Is this consolidation healthy, or is it a distribution top in the making? That's the question on my screen this Saturday morning. After Friday's attempt to break the March local high was swatted down hard around $72,000, the market is giving us mixed signals. My take? This is a necessary, violent cool-off before the next leg up, but the risk of a deeper shakeout has increased significantly. The easy money phase is over. This is where you earn it.
We spent the first half of the week building momentum, only to see it all evaporate in a few hours on Friday. That rejection wasn't just a price move; it was a significant flush of open interest. A lot of late longs got liquidated. Now, we're stuck back in the middle of a range. For any serious trading this week, these are the only levels I'm watching on my main monitor:
- Major Resistance: $71,800 - $72,500. This is the supply zone that must be cleared.
- Mid-Range Pivot: ~$69,000. This is the magnetic point. Trading here is a coin flip.
- Key Support: $66,500. This is the first level where I'd consider bidding.
- Invalidation Level: A daily close below $64,000. Below here, the bullish structure is broken for the short term.
My morning routine is sacred: coffee, then Glassnode. The price action is noisy, but the on-chain data cuts through it. Right now, the Net Unrealized Profit/Loss (NUPL) indicator is sitting around 0.61, which is firmly in the Belief/Denial zone. We haven't hit the 0.75+ levels that signal true market euphoria. This tells me we still have room to run this cycle.

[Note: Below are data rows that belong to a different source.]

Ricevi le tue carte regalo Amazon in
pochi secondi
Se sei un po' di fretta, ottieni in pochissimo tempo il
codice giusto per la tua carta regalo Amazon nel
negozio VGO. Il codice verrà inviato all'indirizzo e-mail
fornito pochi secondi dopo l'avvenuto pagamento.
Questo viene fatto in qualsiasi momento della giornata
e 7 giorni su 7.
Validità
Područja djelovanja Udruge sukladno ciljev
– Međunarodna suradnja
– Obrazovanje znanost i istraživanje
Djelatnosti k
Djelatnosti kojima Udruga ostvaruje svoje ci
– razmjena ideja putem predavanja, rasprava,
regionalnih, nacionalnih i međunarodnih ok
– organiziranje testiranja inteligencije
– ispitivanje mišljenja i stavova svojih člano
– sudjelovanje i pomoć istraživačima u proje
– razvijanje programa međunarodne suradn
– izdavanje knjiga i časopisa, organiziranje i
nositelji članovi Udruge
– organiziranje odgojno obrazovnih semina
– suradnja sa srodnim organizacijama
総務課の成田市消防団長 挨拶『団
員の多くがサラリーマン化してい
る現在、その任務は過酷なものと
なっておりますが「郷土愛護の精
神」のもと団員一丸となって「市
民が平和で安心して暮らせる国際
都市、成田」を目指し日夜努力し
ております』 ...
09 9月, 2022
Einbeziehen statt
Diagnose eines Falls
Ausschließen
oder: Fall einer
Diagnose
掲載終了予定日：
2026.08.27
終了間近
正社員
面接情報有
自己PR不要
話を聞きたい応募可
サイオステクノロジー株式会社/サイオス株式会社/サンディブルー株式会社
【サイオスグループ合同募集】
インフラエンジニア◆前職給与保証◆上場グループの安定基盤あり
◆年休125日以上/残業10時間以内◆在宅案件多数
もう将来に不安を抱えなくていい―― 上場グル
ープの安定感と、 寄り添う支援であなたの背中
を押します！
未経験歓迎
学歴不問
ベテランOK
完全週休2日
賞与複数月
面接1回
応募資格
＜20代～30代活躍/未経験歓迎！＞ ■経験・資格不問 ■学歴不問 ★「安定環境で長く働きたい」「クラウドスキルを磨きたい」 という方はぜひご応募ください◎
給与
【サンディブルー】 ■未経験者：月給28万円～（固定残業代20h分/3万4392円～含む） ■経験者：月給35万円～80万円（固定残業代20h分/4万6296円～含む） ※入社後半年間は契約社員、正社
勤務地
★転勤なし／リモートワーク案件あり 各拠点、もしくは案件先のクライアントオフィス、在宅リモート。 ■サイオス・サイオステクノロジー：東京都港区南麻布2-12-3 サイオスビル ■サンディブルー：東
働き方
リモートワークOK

A core part of my bitcoin ETF inflows analysis this week showed a noticeable slowdown. We went from hundreds of millions in daily inflows to low double-digits, and even a few days of outflows. This is the primary reason the price has stalled. The market has lost its biggest spot bidder for now. Unlike the macro-driven fear trades that Jake Morrison loves to fade, this current crypto chop feels more internally driven by derivatives and these very ETF flows.
Absolutely not. I see a lot of people looking for altcoin season indicators, but this is not the environment for it. When Bitcoin gets choppy and ranges aggressively like this, altcoins tend to bleed, especially on their BTC pairs. I've been burned enough since 2017 to know that chasing alts during BTC consolidation is a quick way to get rekt. While big-picture narratives like the RWAs that Luna Park is tracking are promising for the long term, they won't save you from a BTC-led market dump next week. I'm staying away from most alts until Bitcoin gives a clear signal of direction.
I'm not interested in shorting this market, but I'm also not buying this chop in the middle of the range. My plan is to be patient and wait for the price to come to my level. I'm setting bids at the edge, not chasing momentum.
- Asset: Bitcoin (BTC/USD)
- Bias: Bullish on a dip
- Entry Zone: $66,500 - $66,800
- Stop-Loss: A daily close below $64,800
- Targets: $69,000 (TP1), $71,500 (TP2)
The key is patience; the market is designed to chop up traders who force entries in the middle of the range. This setup offers a decent risk/reward and a clear invalidation point. If we don't get the dip, I don't get the trade. Simple as that.
This isn't a bear market reversal. It's the market shaking out late leverage and building cause for a move to $80,000. But first, we need to wash out the tourists.
My thesis is invalidated if we see sustained ETF outflows coupled with a breakdown of that $64,000 support structure. Until then, I see this as a buying opportunity in the making. Instead of asking if we'll see a new all-time high, the real question is: will the market give us a clean dip to buy, or will it just grind everyone to dust in this range for another month?